Uppsala during Easter

What will you do if you planned nothing for Easter holidays that last for 4.5 days? Imagine the first very warm day this year suddenly comes during this long holiday? One can hang around in the city or ride a bike or go to the cinema and then to a burger/sushi place. You can even clean your whole apartment and cook the meal for the upcoming week. That is what we did during 2.5 days and we still had 2 days left without nothing special planned.


Well, such a long weekend is a great time for travelling! We decided to visit Uppsala, the fourth city in Sweden in terms of population. It took around 40 min to get there by train from Stockholm Central. The cheapest ticket in the 2nd class for one person cost around 85 kr (~ 8.5 euros). When I say 'we' I mean not only myself and my husband but also our two friends (a couple) from Ukraine — Ian and Julia. So there were four of us in this trip.


We didn’t plan a lot of sightseeing, just wanted to visit several most remarkable places. The first one was the Castle. Everyone in Uppsala will definitely recommend it as the most attractive sight of the city. Situated on the hill, the castle can be easily visible from any part of Uppsala.


Hint: click on a photo to fit your screen, thus it's much more comfortable to watch vertical shots.

Built in the 16th century as a fortress, the castle now serves as a site for three museums including Uppsala Art Museum.

And you can enjoy a beautiful panorama of the city.

Built in the 16th century as a fortress, the castle now serves as a site for three museums including Uppsala Art Museum.


From the hill where the castle stands, you can see a cathedral that dates to the late 13th century. Its height is 118.7 meters and it is the tallest church in the Nordic countries.

Here is the courtyard around the cathedral. At that point, we decided to have a little rest in the sun with our best friends — our smartphones.

Because it’s springtime!

In front of the castle, there is a botanical garden of which Carolus Linnaeus took care in 1741. There is also a 200-year-old Orangery but we didn’t go there.
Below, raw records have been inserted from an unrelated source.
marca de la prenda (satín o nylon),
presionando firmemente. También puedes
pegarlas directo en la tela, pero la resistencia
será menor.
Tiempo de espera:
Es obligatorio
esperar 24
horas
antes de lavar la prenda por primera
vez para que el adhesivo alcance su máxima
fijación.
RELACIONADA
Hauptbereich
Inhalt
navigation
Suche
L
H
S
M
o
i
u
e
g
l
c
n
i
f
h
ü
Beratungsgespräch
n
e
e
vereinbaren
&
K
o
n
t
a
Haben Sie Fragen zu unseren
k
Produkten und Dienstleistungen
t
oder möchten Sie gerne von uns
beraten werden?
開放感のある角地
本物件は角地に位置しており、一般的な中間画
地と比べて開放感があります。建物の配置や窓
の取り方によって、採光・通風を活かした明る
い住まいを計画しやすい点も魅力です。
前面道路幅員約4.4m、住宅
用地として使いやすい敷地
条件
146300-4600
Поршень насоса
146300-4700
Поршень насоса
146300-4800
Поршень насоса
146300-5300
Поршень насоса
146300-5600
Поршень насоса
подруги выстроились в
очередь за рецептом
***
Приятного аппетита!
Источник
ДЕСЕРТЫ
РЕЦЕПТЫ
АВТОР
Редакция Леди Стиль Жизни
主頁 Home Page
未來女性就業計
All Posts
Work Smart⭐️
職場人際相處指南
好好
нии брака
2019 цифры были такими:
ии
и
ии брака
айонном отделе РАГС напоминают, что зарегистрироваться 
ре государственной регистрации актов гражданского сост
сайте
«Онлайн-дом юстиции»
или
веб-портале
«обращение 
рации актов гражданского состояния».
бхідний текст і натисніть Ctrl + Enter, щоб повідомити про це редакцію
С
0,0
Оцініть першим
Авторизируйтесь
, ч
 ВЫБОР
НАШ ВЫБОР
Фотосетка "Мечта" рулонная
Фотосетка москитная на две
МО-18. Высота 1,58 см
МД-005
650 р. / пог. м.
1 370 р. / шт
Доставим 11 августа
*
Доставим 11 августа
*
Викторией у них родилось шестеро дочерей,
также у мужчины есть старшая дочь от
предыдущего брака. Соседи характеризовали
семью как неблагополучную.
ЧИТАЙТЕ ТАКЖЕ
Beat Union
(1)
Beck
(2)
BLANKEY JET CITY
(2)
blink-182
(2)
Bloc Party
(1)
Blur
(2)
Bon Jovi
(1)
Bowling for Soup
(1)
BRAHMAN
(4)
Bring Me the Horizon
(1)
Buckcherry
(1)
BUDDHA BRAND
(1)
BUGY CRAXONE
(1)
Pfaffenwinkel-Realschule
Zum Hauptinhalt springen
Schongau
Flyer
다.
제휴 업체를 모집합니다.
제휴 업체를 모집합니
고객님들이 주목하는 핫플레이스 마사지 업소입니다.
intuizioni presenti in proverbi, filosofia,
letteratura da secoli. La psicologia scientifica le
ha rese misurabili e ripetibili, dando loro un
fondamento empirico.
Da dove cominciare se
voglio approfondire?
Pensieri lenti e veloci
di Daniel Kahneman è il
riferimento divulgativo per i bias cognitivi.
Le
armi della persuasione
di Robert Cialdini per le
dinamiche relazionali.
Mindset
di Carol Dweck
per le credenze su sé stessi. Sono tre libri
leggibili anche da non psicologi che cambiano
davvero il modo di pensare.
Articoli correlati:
Around 14:00 we felt it was lunch time so we started looking for a place.

It was only March 23rd but you could already sit outdoor of a café! And people seem really enjoy this.

After lunch, we went across the river and I suddenly felt like I’ve seen it before. Look carefully.

Loooooots of bikes, the water in concrete blocks and low houses of brown-reddish color. Doesn’t it feel like Amsterdam?

The river led us to the central park.

You may wonder why the trees are so colorful. That’s an old Swedish tradition to decorate trees and bushes with colorful feathers on Easter. Swedes also decorate small artificial trees inside their apartments. This is how the feathers look like closer.

Oh, a golden cat! I tried to find info about the monument but I didn’t find a picture of it. Maybe it’s a new monument. Seems like it is dedicated to the famous Uppsala’s cat Pelle Svanslös (English: Peter-No-Tail), whose tail was bitten off by a rat. He is a fictional cat created by the Swedish author Gösta Knutsson and a children's book series about him. The books were published between 1939 and 1972 and there are also several films and cartoons about him (1981-2000).

Boat houses of Uppsala have something in common with Amsterdam :)

If one part of Uppsala reminds of Amsterdam, then another one is about Spain. I saw the same yellow straight houses in Valencia, for example. There they serve as cheap hotels for summer tourists.

Now that the sun was hidden behind clouds and it became colder and we got too tired to continue our trip, so we decided to get back home. And the yellow building with the green roof is the central railway station of Uppsala — our destination point. Bye bye!